INDIANAPOLIS AND KANSAS CITY
The cases comprising this collection are part second of the author's treatise on the Principles of the Law of Private Corporations. They have been selected to accompany and illustrate the text. Some of the cases are of permanent and historical value, being learned monographs upon certain titles of the law, while others are useful by reason of the application of the law to the facts of the particular case. All will repay careful study. A certain famous lawyer was wont to say that a sudden meeting with Lickbarrow v. Mason brought the tears to his eyes—tender memories of early friends. I would have the student form such intimate relations with the cases printed in this volume that they will be something more than mere names. There are few lawyers who would volunteer the information that they had never read the decision of Chief Justice Marshall in the Dartmouth College Case, and yet I greatly fear that the testimony of many as to the logical strength of the argument would be subject to the objection that it was hearsay.

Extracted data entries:

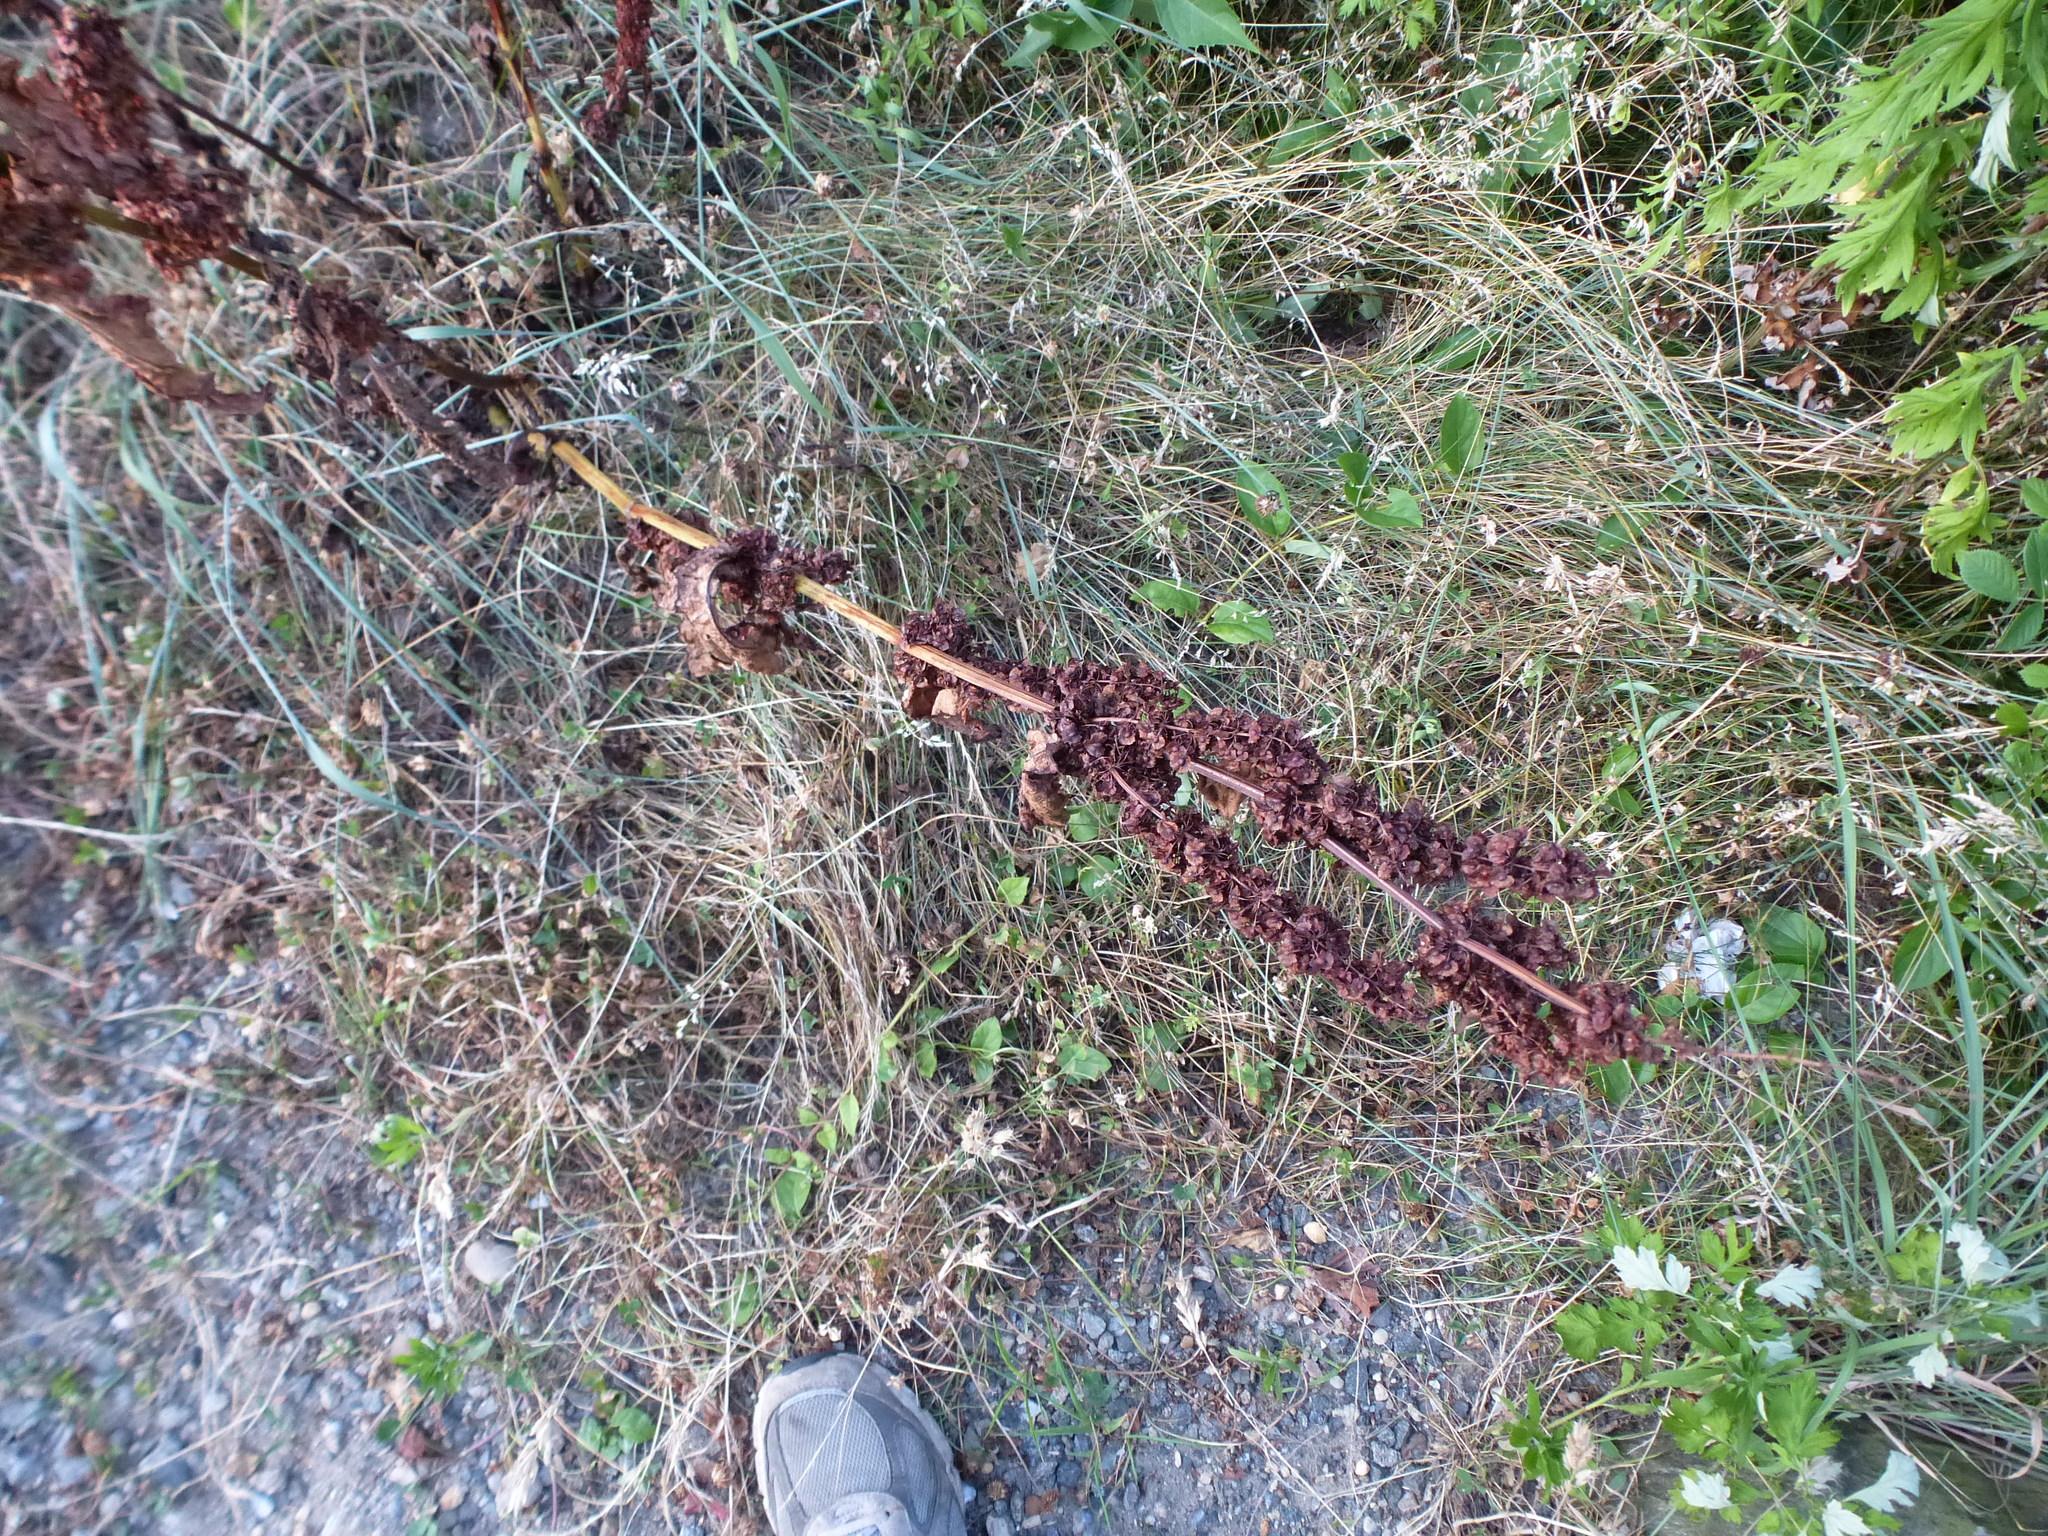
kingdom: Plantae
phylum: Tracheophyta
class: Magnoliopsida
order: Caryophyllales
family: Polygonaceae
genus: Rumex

---

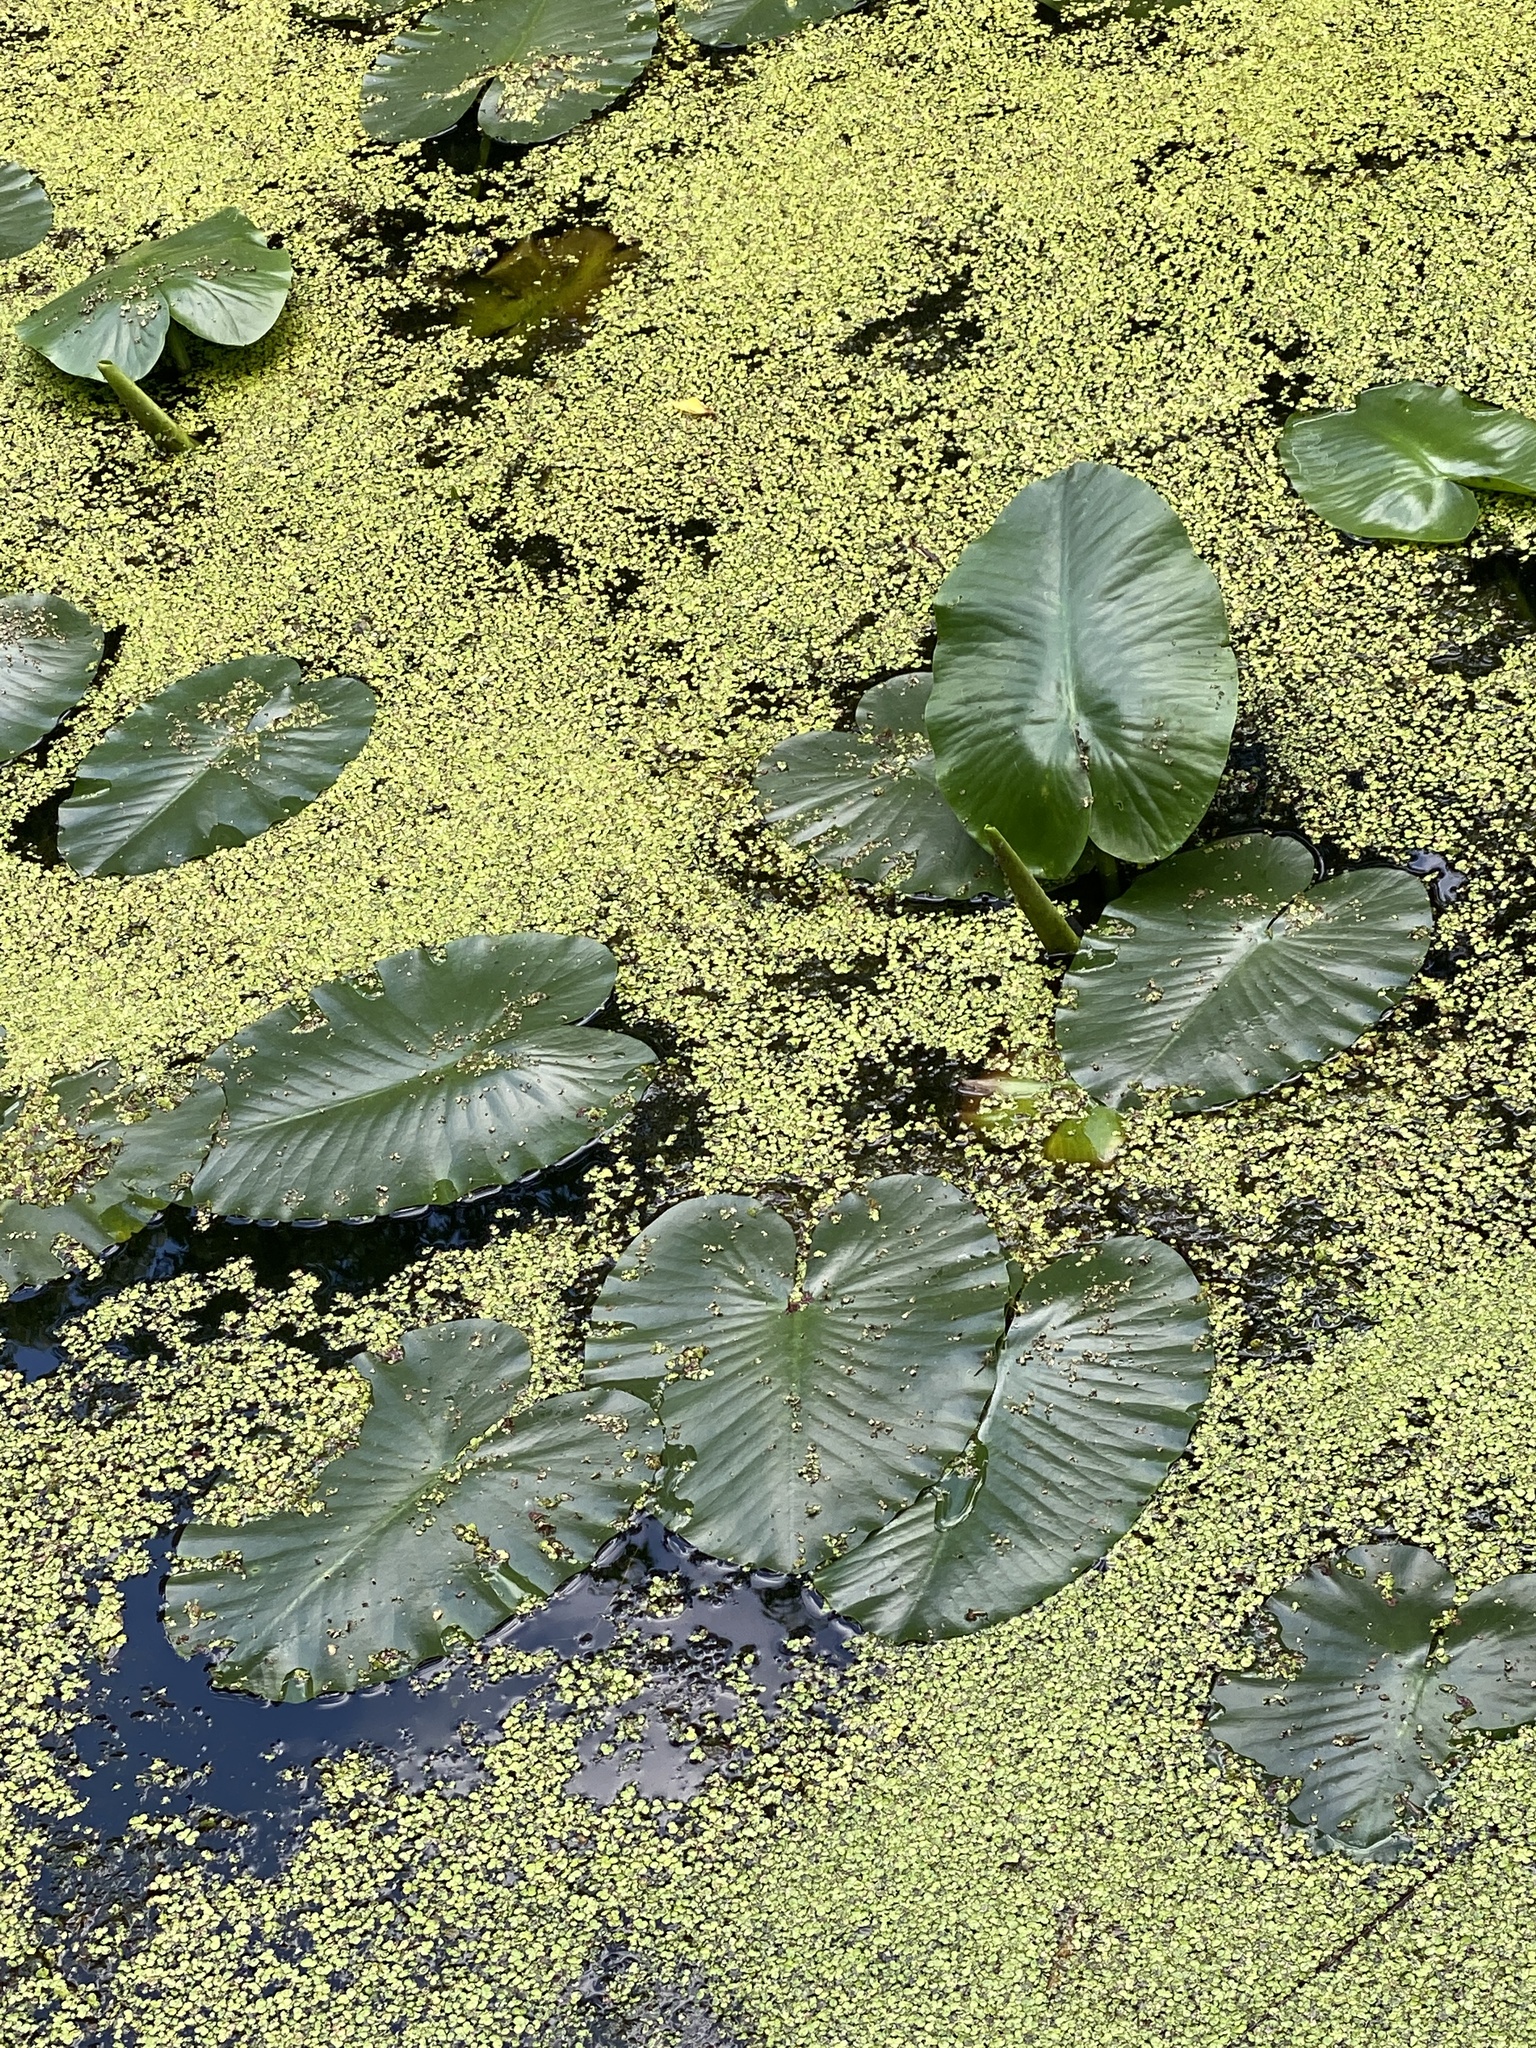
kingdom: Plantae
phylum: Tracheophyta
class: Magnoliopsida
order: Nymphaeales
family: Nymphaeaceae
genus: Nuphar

What is required.
In one to three sentences, explain the reasons the casebook preface gives for the value of the cases it collects. This data has no connection to the casebook preface.

Result for this task.
Some of the cases have permanent and historical value because they are learned monographs on certain titles of the law. Others are useful because they show how the law applies to the facts of the particular case.